(Itemized modification records)
########

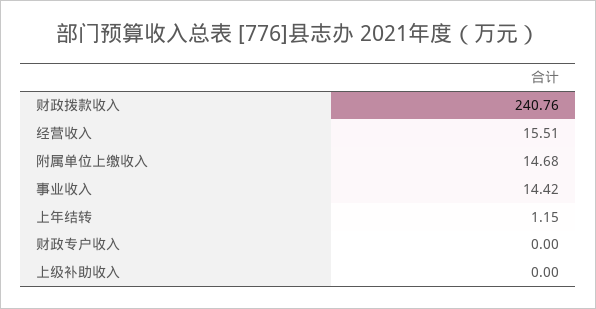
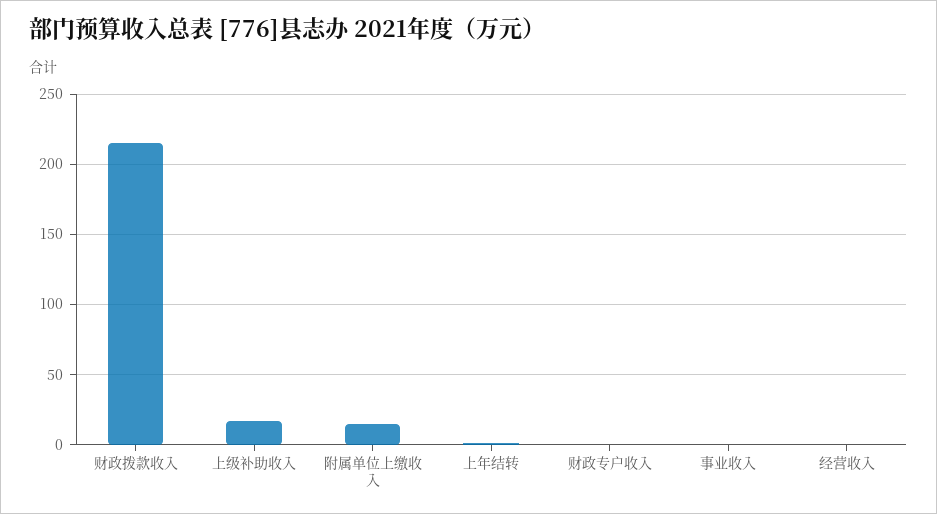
  {
-   "财政拨款收入": 240.76,
+   "财政拨款收入": 215,
-   "经营收入": 15.51,
+   "经营收入": 0,
    "附属单位上缴收入": 14.68,
-   "事业收入": 14.42,
+   "事业收入": 0,
    "上年结转": 1.15,
    "财政专户收入": 0,
-   "上级补助收入": 0
+   "上级补助收入": 15
  }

########

> _JOB ITEM_: Repeat the data verbatim, excluding all pictures.

> _ANSWER AREA_:
  {
-   "财政拨款收入": 240.76,
+   "财政拨款收入": 215,
-   "经营收入": 15.51,
+   "经营收入": 0,
    "附属单位上缴收入": 14.68,
-   "事业收入": 14.42,
+   "事业收入": 0,
    "上年结转": 1.15,
    "财政专户收入": 0,
-   "上级补助收入": 0
+   "上级补助收入": 15
  }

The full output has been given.